Father's registration in 1945 indicating completion of service of an agriculture deferment during WWII
Last week, my grandson was doing a report for school on his family veterans.  He had to go back to 1812 to find a grandparent on the paternal side of my family who actively served in a war.  Wyatt's research found that the great-grandfather of my grandfather was killed during the War of 1812.  My grandfather and this ancestor were both from the tiny town of Parkman, Maine, but were on different paths of service to their country.

This got me to thinking further about my family's involvement in wars, and I realized that not all service men were warriors.   With deferments, the farmers and ranchers were not without obligations to the war effort.  They were involved considerably in supporting the troops, and the families who remained at home, with food and supplies.

In some of our family ephemera, we even have a shipping receipt that an ancestor supplied the U.S. Army with thousands of horses during World War One shipping them to Europe.

My grandfather was awarded The Skelly Award for Superior Achievement in Agriculture for "contributing generously and importantly to the war effort of the United States and our Allies" dated June 19, 1943.  This was a national award and I remember it as a big deal for our family.  
Here is a picture of my family on the day in 1943 he was honored for the award -- my grandparents in the middle and his two sons who worked with him on the farm and the ranch and their families.  A third son was not granted an agriculture deferment, and was serving in Africa at the time of the picture.

My grandfather was fortunate to be honored for his service.  But how many were denied the opportunity to serve their country in the military because they were farmers; then toiled at home doing their part, and were never recognized?
I thought this quote was interesting on the bottom of the award -- "Food will win the war -- food will write the peace."

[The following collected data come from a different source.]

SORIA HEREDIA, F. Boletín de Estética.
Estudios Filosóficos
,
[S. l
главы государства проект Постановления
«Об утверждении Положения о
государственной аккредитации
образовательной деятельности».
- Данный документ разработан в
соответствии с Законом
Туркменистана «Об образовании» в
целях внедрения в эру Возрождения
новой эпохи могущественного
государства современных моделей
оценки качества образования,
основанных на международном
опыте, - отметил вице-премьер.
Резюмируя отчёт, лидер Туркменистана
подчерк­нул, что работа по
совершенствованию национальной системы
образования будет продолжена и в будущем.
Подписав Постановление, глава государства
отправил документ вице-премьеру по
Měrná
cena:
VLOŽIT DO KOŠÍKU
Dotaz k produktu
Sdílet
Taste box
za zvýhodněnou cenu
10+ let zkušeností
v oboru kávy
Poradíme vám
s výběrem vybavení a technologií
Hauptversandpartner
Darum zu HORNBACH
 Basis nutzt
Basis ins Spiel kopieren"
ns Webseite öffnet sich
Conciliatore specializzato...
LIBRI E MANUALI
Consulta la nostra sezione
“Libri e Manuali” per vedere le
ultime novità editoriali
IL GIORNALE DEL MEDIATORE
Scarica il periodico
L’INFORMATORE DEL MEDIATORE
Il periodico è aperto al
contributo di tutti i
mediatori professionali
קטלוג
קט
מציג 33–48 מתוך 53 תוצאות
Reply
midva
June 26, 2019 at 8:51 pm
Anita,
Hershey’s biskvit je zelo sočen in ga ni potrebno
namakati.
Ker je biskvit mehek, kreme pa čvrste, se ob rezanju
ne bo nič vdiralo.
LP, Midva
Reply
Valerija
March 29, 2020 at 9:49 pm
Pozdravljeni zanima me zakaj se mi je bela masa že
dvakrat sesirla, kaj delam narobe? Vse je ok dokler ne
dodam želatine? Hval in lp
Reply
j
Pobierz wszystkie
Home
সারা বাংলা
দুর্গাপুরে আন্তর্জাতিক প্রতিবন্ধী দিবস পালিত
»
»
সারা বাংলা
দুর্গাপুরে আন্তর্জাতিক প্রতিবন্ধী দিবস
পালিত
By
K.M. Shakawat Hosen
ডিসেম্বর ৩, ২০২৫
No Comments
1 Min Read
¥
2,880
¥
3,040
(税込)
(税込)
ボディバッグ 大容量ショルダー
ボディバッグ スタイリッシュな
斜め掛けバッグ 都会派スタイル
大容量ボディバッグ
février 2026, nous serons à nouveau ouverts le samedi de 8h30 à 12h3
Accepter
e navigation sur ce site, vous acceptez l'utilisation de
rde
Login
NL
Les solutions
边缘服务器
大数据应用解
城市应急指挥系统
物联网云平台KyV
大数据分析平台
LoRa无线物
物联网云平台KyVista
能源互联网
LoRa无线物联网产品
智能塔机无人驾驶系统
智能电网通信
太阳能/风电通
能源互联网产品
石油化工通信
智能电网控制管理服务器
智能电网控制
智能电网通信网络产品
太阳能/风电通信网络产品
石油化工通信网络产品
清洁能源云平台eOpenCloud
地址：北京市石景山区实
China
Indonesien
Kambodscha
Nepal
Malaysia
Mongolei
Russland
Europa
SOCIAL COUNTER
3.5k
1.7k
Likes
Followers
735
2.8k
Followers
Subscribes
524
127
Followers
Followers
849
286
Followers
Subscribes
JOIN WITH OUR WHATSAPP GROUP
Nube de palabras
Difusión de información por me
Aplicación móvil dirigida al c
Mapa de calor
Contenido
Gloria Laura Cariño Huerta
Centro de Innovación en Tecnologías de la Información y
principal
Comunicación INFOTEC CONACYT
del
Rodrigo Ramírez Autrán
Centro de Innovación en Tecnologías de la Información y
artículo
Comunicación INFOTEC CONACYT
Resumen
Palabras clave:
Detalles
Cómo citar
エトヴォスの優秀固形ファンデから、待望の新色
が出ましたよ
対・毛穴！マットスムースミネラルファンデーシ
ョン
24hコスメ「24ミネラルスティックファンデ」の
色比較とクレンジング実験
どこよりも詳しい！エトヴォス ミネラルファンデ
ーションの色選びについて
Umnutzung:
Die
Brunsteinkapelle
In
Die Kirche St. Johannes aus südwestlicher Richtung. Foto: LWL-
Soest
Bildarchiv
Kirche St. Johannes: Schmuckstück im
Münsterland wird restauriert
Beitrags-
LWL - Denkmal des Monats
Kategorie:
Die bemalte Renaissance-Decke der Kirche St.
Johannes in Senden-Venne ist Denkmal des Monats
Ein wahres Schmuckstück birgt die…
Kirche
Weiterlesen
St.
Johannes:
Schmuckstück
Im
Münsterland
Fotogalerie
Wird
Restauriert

Maybe we should have a "Thank a Farmer/Rancher Day" to honor their contribution in securing the freedoms we enjoy.

1 comment:

Chris K in Wisconsin said...

Excellent post!! My husband's family has many farmers who also were granted this same deferment. We always heard stories of how hard they worked during the war with so many shortages. His family always talked about the "honor" they felt in providing food, grain, and milk. I'm sure there were other professions also needed to stay back and take care of business as well. They were all doing their duties as necessary for the war effort.